§ Aim: Set out the lines of the records from the line containing "See the attached" through the end of the records, both ends included, as a numbered list, leaving out any blank lines.

§ Record list:

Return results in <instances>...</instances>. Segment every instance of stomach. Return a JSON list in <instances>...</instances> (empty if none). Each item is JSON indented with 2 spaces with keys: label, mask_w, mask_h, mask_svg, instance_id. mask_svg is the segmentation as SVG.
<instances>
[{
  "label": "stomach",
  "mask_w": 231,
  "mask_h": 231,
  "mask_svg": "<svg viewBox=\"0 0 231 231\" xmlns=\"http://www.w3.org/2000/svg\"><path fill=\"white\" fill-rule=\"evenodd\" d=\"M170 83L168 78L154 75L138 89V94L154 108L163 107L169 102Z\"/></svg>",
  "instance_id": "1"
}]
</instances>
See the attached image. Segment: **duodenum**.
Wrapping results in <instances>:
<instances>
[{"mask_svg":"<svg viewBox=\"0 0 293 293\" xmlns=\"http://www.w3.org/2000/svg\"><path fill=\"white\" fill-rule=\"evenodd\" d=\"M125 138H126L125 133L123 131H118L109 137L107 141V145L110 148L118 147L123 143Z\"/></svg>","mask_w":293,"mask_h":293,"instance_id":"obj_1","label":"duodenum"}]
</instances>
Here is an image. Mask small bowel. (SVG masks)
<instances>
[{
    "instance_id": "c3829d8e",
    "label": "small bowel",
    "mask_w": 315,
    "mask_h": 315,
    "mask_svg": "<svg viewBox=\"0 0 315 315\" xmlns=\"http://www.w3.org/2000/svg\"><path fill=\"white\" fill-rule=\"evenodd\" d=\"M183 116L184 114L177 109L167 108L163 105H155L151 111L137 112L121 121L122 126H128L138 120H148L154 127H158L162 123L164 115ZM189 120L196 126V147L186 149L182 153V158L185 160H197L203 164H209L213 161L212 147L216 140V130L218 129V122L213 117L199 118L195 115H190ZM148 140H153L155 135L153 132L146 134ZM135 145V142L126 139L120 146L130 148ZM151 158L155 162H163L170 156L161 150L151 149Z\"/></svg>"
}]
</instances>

§ Task result:
1. See the attached image. Segment: **duodenum**.
2. Wrapping results in <instances>:
3. <instances>
4. [{"mask_svg":"<svg viewBox=\"0 0 293 293\" xmlns=\"http://www.w3.org/2000/svg\"><path fill=\"white\" fill-rule=\"evenodd\" d=\"M125 138H126L125 133L123 131H118L109 137L107 141V145L110 148L118 147L123 143Z\"/></svg>","mask_w":293,"mask_h":293,"instance_id":"obj_1","label":"duodenum"}]
5. </instances>
6. Here is an image. Mask small bowel. (SVG masks)
7. <instances>
8. [{
9.     "instance_id": "c3829d8e",
10.     "label": "small bowel",
11.     "mask_w": 315,
12.     "mask_h": 315,
13.     "mask_svg": "<svg viewBox=\"0 0 315 315\" xmlns=\"http://www.w3.org/2000/svg\"><path fill=\"white\" fill-rule=\"evenodd\" d=\"M183 116L184 114L177 109L167 108L163 105H155L151 111L137 112L121 121L122 126H128L138 120H148L154 127H158L162 123L164 115ZM189 120L196 126V147L186 149L182 153V158L185 160H197L203 164H209L213 161L212 147L216 140V130L218 129V122L213 117L199 118L195 115H190ZM148 140H153L155 135L153 132L146 134ZM135 145V142L126 139L120 146L130 148ZM151 158L155 162H163L170 156L161 150L151 149Z\"/></svg>"
14. }]
15. </instances>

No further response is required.